Les ateliers accompagnés ont un autre avantage : ils ajoutent la relation. Une consigne donnée au bon moment, un sourire, une reformulation ou une aide légère suffisent souvent à faire réussir l’activité. C’est là que le jeu devient aussi un moment de vie sociale, ce qui compte énormément dans les loisirs seniors.
Si je devais trancher, je dirais que le papier reste le plus simple, le numérique le plus variable, et l’atelier collectif le plus riche quand l’encadrement est bien ajusté.
Le rythme juste vaut mieux qu’un jeu trop ambitieux
Au bout du compte, je juge un bon jeu à deux choses très simples : la personne a-t-elle compris ce qu’elle faisait, et a-t-elle envie de recommencer ? Si la réponse est oui, le support est probablement bon. Si la réponse est non, je change immédiatement de niveau ou de format.

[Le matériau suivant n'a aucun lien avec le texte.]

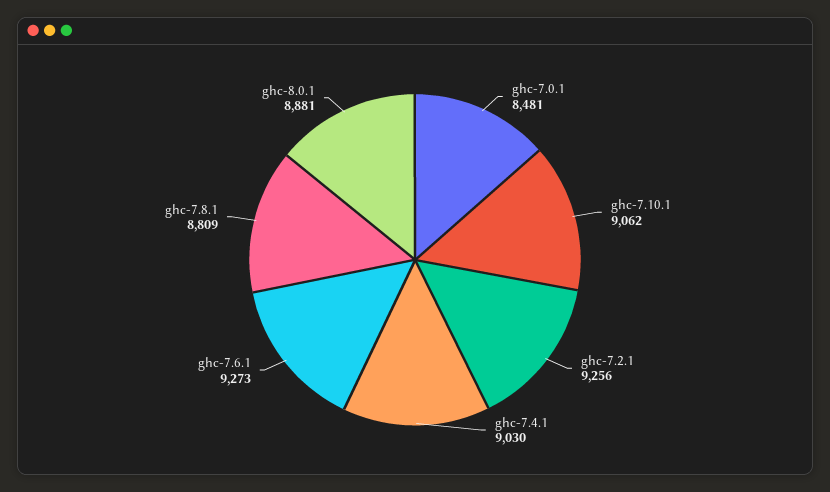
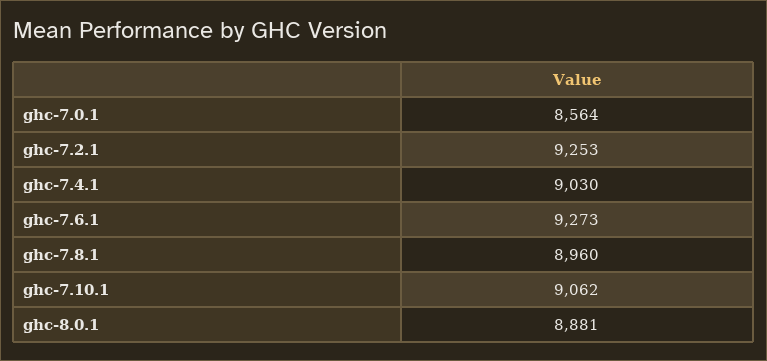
ghc-7.0.1: 8481 -> 8564
ghc-7.2.1: 9256 -> 9253
ghc-7.8.1: 8809 -> 8960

En pratique, je recommande souvent des séances courtes, deux à quatre fois par semaine, autour de 10 à 15 minutes, avec une vraie marge d’adaptation selon l’état de fatigue. Cette fréquence n’a rien d’une règle médicale rigide, mais elle évite l’écueil le plus courant : vouloir trop en faire, trop longtemps, puis perdre l’adhésion de la personne.Le meilleur choix est presque toujours celui qui protège la dignité, laisse une trace positive et ouvre une conversation après le jeu. Si l’activité réveille un souvenir, crée un rire ou apaise une fin de journée, elle a déjà rempli une fonction essentielle. C’est souvent là que les jeux les plus simples se révèlent les plus justes.